■ **Supplied passage**:
= Beginning of Section =

On Jun 11, 2005, at 1:51 PM, Swan wrote:
> I didn't wait for your modified copy to fix the env path problem, and
> I directly modified the source and add the -env option when running
> globus-job-run. I believe the env path problem previous mentioned has
> been fixed.
Ok. That's a good workaround for you. Unfortunately, it's not good
for the general case because you can't assume that the path is the same
on the remote node as it is on the same node.
> However, another problem did arise. The follow debug message should
> tell my situation.
>
> [vasptest_at_orlon31 test2]$ cat hosts
> orlon31 prefix=/usr/local/lam-7.1.1-org
> orlon28 prefix=/usr/local/lam-7.1.1
> [vasptest_at_orlon31 test2]$ /usr/local/lam-7.1.1-fai/bin/lamboot -v -d
> -ssi boot globus hosts
> n-1<30205> ssi:boot:open: opening
> [snipped]
> n-1<30205> ssi:boot:globus: starting on n0 (orlon31):
> /usr/local/gt321/bin/globus-job-run -env PATH=`/bin/echo $PATH`
> /usr/local/lam-7.1.1-org/bin/hboot -t -c
> /usr/local/lam-7.1.1-org/etc/lam-conf.lamd -s -d -v -I "-H
> 137.189.27.88 -P 47576 -n 0 -o 0" -prefix /usr/local/lam-7.1.1-org
> n-1<30205> ssi:boot:globus: launching on n0 (orlon31)

= End of Section =

[Bounding box coordinate data]
= Beginning of Section =

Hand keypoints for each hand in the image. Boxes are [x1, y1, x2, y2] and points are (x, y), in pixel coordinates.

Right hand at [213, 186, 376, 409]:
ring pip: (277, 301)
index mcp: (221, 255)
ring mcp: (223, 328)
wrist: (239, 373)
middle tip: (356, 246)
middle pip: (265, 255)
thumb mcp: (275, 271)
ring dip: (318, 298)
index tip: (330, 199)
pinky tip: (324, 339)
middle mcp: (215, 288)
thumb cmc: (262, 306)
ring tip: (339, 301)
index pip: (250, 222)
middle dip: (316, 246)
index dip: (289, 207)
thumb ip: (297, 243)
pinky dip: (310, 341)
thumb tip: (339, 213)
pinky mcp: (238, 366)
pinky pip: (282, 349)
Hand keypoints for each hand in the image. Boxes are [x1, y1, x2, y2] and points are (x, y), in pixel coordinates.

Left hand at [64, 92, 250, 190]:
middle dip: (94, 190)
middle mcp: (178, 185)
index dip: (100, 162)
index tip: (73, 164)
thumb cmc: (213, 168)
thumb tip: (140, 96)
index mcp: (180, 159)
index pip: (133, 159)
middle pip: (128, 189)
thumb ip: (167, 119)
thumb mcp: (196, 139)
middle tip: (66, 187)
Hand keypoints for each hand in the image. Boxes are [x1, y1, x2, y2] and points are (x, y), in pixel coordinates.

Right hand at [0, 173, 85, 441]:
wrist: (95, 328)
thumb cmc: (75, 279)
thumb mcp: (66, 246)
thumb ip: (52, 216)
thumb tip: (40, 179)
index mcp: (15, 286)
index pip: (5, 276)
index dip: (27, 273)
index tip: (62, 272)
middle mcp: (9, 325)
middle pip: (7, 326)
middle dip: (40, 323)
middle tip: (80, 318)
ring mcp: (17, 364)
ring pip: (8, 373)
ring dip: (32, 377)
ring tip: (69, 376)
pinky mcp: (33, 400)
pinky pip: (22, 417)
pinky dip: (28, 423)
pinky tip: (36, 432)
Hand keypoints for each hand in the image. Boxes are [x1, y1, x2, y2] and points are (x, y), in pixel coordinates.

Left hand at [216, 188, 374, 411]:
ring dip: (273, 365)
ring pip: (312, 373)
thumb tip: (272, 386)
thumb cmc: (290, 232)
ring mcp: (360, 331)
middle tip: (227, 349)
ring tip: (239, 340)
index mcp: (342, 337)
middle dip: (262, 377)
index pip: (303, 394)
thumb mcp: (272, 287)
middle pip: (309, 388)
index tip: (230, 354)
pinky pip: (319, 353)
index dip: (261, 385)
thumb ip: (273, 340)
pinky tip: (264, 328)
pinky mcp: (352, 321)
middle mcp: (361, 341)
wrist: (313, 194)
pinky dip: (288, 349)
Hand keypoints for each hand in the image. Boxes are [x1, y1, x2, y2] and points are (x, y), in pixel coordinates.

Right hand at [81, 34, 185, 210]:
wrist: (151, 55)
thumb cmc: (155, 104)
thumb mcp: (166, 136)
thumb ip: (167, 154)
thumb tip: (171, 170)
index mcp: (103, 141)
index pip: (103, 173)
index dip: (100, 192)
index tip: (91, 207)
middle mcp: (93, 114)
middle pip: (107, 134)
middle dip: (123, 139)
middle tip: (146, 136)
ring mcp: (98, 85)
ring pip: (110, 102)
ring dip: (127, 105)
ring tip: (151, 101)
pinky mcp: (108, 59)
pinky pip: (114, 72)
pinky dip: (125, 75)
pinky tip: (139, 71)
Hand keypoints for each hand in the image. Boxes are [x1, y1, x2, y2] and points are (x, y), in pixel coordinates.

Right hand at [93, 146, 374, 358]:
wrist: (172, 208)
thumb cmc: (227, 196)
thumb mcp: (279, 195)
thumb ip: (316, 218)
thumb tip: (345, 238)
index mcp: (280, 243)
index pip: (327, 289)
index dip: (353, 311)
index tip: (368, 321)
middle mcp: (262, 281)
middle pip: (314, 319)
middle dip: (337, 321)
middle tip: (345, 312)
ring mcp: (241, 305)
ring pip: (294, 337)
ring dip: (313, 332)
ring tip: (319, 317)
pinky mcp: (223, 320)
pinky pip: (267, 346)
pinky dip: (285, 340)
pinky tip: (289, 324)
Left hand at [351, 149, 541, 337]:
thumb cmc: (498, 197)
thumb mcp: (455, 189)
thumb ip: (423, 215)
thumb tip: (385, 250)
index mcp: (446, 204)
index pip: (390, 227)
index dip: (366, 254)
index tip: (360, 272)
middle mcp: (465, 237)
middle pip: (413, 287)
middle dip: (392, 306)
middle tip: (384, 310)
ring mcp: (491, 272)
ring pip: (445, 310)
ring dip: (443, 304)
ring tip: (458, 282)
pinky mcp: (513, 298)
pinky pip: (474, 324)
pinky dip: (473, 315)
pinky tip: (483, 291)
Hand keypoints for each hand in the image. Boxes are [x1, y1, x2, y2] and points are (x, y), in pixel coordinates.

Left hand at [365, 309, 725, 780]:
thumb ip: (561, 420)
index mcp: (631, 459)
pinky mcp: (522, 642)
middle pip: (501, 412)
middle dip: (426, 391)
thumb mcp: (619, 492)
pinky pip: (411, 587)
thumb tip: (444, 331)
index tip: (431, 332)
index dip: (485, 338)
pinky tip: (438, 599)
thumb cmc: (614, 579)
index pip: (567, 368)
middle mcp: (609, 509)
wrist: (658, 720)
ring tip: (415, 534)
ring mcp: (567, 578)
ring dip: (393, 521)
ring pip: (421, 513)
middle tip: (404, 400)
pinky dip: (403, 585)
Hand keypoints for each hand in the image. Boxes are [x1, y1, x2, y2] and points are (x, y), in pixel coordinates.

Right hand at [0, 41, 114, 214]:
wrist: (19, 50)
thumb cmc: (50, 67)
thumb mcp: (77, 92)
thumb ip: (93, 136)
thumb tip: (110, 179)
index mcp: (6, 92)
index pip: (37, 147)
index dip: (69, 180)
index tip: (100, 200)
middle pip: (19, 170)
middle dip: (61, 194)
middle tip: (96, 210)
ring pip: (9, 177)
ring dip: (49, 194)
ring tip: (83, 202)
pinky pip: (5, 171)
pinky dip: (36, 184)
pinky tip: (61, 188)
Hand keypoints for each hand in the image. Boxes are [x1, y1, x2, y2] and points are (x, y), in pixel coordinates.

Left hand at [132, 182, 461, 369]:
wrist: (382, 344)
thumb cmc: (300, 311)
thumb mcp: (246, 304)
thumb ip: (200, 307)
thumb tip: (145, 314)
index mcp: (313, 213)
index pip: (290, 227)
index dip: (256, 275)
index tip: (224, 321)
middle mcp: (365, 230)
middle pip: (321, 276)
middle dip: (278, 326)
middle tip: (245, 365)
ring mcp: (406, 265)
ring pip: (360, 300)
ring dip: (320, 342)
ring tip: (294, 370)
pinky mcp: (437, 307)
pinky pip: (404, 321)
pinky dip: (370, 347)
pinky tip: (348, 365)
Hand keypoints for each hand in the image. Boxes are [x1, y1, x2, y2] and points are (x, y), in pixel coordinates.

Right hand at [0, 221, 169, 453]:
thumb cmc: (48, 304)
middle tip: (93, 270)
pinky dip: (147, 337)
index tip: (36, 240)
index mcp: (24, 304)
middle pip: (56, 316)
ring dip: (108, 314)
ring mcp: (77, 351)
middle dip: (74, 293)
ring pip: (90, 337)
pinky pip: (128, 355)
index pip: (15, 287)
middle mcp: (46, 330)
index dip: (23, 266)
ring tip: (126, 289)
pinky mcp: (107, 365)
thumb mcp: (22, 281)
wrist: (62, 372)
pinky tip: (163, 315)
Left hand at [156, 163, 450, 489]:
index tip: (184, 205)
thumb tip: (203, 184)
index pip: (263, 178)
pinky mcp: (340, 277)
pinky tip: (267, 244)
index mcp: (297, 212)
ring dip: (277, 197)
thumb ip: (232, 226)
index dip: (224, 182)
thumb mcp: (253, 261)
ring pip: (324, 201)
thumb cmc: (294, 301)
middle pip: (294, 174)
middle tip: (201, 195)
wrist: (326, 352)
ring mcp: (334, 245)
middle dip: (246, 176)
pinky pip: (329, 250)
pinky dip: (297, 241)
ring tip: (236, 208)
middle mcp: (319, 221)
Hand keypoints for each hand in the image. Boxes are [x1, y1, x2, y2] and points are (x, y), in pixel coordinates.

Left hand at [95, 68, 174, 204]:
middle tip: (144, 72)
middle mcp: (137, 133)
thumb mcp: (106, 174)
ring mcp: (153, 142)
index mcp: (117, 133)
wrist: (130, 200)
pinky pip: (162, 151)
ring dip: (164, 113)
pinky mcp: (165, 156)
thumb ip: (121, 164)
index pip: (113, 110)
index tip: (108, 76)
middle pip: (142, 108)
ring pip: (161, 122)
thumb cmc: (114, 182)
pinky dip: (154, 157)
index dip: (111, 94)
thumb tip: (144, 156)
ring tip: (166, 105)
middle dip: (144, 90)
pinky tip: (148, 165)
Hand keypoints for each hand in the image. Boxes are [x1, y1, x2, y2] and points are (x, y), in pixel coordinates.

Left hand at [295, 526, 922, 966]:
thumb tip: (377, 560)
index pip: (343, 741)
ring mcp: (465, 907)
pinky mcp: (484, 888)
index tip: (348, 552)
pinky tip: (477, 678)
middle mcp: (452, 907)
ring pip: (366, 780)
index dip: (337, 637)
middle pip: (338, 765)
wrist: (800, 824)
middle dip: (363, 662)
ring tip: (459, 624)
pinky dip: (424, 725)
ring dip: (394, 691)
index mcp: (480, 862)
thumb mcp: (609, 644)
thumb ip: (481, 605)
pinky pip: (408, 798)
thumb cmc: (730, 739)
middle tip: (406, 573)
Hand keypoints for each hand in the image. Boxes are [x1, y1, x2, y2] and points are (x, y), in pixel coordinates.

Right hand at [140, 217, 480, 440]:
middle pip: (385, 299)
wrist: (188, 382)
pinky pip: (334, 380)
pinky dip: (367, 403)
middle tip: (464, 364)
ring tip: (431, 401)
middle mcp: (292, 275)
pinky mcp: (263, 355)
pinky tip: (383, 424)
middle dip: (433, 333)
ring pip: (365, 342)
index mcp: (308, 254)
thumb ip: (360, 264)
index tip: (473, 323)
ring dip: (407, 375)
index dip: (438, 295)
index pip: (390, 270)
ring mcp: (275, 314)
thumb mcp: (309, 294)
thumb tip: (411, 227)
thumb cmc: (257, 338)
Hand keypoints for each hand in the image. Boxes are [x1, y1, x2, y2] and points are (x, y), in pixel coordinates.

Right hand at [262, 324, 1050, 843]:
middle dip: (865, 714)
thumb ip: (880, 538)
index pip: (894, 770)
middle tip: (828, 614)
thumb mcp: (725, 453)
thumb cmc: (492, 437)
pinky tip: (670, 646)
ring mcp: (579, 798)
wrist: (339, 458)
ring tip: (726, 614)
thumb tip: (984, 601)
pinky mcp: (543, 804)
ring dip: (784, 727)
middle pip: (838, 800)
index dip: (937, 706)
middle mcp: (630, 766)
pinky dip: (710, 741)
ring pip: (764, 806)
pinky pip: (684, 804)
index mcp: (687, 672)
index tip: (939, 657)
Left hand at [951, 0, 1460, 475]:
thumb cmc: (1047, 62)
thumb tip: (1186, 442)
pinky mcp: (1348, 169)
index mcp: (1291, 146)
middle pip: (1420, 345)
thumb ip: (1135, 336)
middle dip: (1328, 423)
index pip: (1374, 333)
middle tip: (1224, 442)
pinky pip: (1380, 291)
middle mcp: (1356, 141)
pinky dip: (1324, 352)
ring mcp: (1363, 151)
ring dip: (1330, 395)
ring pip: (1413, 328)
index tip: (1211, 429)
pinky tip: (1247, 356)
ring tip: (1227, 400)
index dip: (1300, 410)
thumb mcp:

= End of Section =

■ **Parts of the exercise**:
1. Check each statement against the mailing-list message about the globus boot problem. Answer yes or no, and quote the words from the message that decide it. (a) The reply says the -env change is a good fix for the general case. (b) The hosts file gives orlon28 the prefix /usr/local/lam-7.1.1. (c) lamboot was run with the option that selects the globus boot module.
2. Carry on the mailing-list message about the globus boot problem from its last line.

■ **Your responses**:
1.
(a) No: "Unfortunately, it's not good for the general case because you can't assume that the path is the same on the remote node"
(b) Yes: "orlon28 prefix=/usr/local/lam-7.1.1"
(c) Yes: "-ssi boot globus hosts"

2.
> ************ argv[0]: n-1<30205> ssi:boot:globus: attempting to
> execute "/usr/local/gt321/bin/globus-job-run orlon31 -env
> PATH=`/bin/echo $PATH` /usr/local/lam-7.1.1-org/bin/hboot -t -c
> /usr/local/lam-7.1.1-org/etc/lam-conf.lamd -s -d -v -I "-H
> 137.189.27.88 -P 47576 -n 0 -o 0" -prefix /usr/local/lam-7.1.1-org"
> n-1<30205> ssi:boot:globus: successfully launched on n0 (orlon31)
> n-1<30205> ssi:boot:base:server: expecting connection from finite list
> -----------------------------------------------------------------------
> ------
> The lamboot agent timed out while waiting for the newly-booted process
> to call back and indicated that it had successfully booted.
So what is happening here is exactly what is described -- lamboot
successfully launched its agent on the remote node (i.e., the hboot
command was launched via globus-job-run on orlon31). hboot is supposed
to open a socket back to lamboot -- but that never happened -- lamboot
gave up after a timeout expired and it had not yet received a socket
connection from hboot.
Lamboot was waiting on the IP address/socket port listed on the hboot
command line: 137.189.27.88 port 47576. If hboot was unable to open a
connection to that port, this could be a cause of failure. Do you have
firewalls between these machines?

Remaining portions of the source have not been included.